Law-based religion says you need to obey the law to be saved. And when you try, you find that you fail over and over again. That’s what makes the message of grace so powerful and so needed. To be saved by grace is to be saved apart from your works (Eph 2:8-9 and Gal 2:16). It doesn’t depend on what you do but in whom you believe. Instead of looking to yourself for salvation, grace teaches you to look only to Jesus.

Those two truths are revolutionary in a world full of legalistic religious thinking. And they are controversial.

But do these lessons also have an application to parenting?

I think so.

First, grace teaches that the law can’t save your children either.

Yes, kids need rules, regulations, and structure because without those, they’d be sticking their fingers into electrical sockets, playing in traffic, and eating candy for breakfast, lunch, and dinner. But some parents think that laws will not only protect their kids from danger but make them into better people. They believe that laws will change their hearts. So parents give their kids more and more rules and enforce them more strictly, only to discover it provokes new resistance and rebellion. And then parents get frustrated and angry with themselves and their children, leading to more law and confrontation. But the truth is the law cannot save your kids.

Second, grace teaches that you can’t save your children, either.

You want their hearts to be transformed, but you can’t do that for them. You’re not their Messiah—however much you want to be. You can’t give them a new heart by trying just a little bit harder at being a good parent. You can love them, pray for them, and cry for them, but you can’t ultimately save them, and God doesn’t expect you to. He doesn’t put that weight on your shoulders, so you shouldn’t put that guilt on yourself. That burden belongs to Jesus. Grace means that Jesus is your child’s Savior, and that frees you up to love and forgive them as best as you can.

But now, let me suggest a third lesson that grace can teach us about both salvation and parenting. It has to do with motivations.

As you know, God has never been satisfied with merely outward obedience but wants it from the heart (Rom 6:17). But what motivates that kind of obedience?

It’s not the law, with its threats, punishments, shame, or feelings of guilt and anger. That may achieve outward conformity to the rule, but the law breeds resentment and anger, not inward obedience. (Think of every time you have to file for taxes! Do the tax laws make you love paying taxes?) So what inspires genuine heartfelt obedience?

Grace.

Grace is the great motivator.

People accuse grace of inspiring sin, but it actually inspires love and gratitude and a desire for holiness. As Paul said, grace came to the ungodly and instructs us to be godly:

For the grace of God has appeared, bringing salvation for all people, instructing us to deny godlessness and worldly lusts and to live in a sensible, righteous, and godly way in the present age (Titus 2:11-12).

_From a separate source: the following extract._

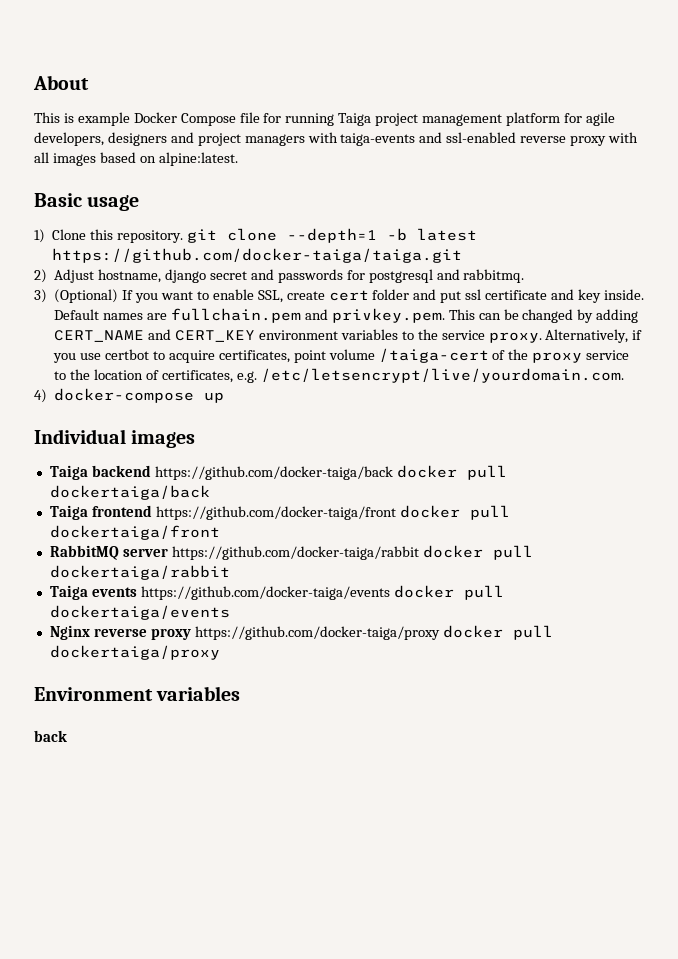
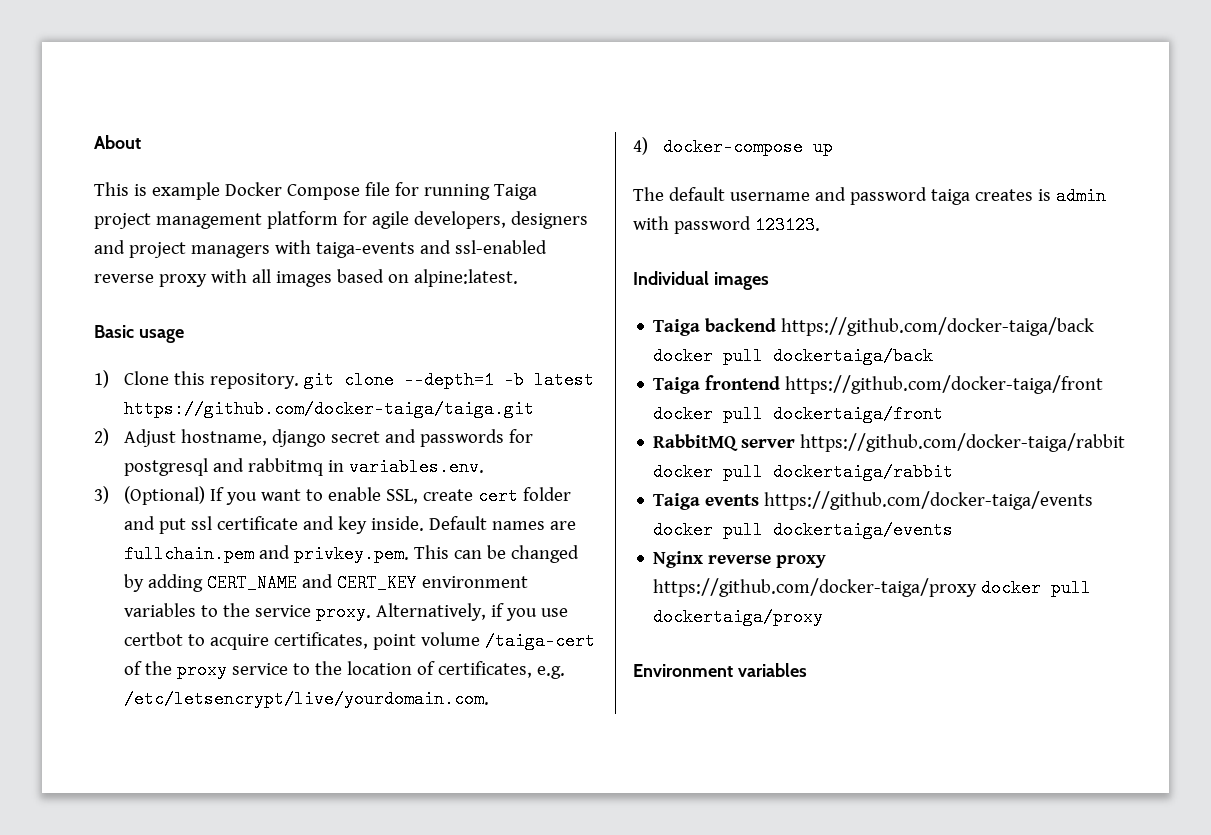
[463,269,525,283] rabbitmq. -> [248,458,485,476] rabbitmq in variables.env.
(225, 397) none -> [633,187,1106,205] [633,216,820,234] // The default username and password taiga creates is admin with password 123123.
[34,730,67,742] // back -> (807, 670) none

Somehow grace achieves what the law never could.

In another passage, Paul wrote about how God’s grace demonstrates His kindness:

But when the kindness of God our Savior and his love for mankind appeared, he saved us—not by works of righteousness that we had done, but according to his mercy—through the washing of regeneration and renewal by the Holy Spirit (Titus 3:4-5).

Your heavenly Father looked at your messed-up life and decided to save you according to His mercy, not your works. What an amazing example of pure kindness. 

Have you ever failed as a mother or father? Well, Jesus died for your sins.

Have your kids ever failed as kids? I bet they have. The Lord died for those sins, too.

God did that freely, not because we were worthy, but because He’s kind and merciful. Praise the Lord. He is amazing. Doesn’t knowing His kindness to you inspire greater devotion to Him? That’s how grace changes you. That’s the third lesson for salvation and parenting: God’s grace inspires genuine obedience.

Just as God shows grace to your questionable parenting, maybe you can show grace to your kids’ questionable childing.